When a person is standing on the true summit of Rainier looking
west towards Mount Adams, the East Crater is on the left while the West Crater is on the right, correct???

In 1983, my brother made a fatal error in eating Mountain House
(dehydrated) Chili Mac and Beef, while we were hiking up to
Mystic Lake. I really felt sorry for the guy.

Too bad I didn't know then what I do now. Have a nice 2009!!!
Posted Dec 31, 2008 3:15 pm

gimpilatorRe: Adam ...

gimpilator

Hasn't voted

I've been reluctant to trust any Mountain House product after that fiasco. I've heard of others having the same reaction to that one type but the others are probably just fine.
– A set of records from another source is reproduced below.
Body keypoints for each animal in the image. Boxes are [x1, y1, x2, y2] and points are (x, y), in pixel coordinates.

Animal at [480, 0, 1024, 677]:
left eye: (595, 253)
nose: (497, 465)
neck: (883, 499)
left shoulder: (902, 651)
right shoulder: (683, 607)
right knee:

I'm not sure I understand your first question but looking toward Mount Adams from the summit should be to the south-east. I'm only aware of one crater on the summit. Did you mean the sub-summits Point Success and Libery Cap? Here is a good panorama of the crater taken where the register is kept, just below the summit.

Happy New Year! We started the year right yesterday with a cold, windy, wet snowshoe.

Adam
Posted Jan 2, 2009 2:52 pm

lcarreauYou're right ...

lcarreau

Voted 10/10

Adams would be to the south-east. There's TWO craters on the summit; overlapping one another. The photo link you gave me is called the East Crater. The smaller West Crater is located on the opposite side of Columbia Crest, just above the Tahoma Glacier route. (The upper Tahoma Glacier flows between Liberty Cap & Point Success.)
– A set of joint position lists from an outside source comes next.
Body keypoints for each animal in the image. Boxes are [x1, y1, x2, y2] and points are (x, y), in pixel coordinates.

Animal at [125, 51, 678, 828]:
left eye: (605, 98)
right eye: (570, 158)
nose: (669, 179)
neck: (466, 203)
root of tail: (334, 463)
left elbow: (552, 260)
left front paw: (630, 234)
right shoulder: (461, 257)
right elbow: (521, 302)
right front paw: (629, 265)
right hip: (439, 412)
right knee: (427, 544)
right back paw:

I'm seriously thinking about purchasing a GPS for 2009! CHEERS!!!
Posted Jan 2, 2009 3:52 pm

gimpilatorRe: You're right ...

gimpilator

Hasn't voted

We you learn something every day... That's really amazing. I've been on the summit three times now and never realized there was another crater right there. I enjoyed reading your article too, especially the part about the bird and the glove. I've noticed a number of cave entrances around the inside of the crater rim with steam coming out of them. I've even heard rumors of people going down there and swimming in a warm lake. But you wouldn't catch me going down there.

I just upgraded from the old ETrex Legend to a GPSMAP 60CSx and I'm really happy with it. Thanks for all the thought inspiring posts you have left me.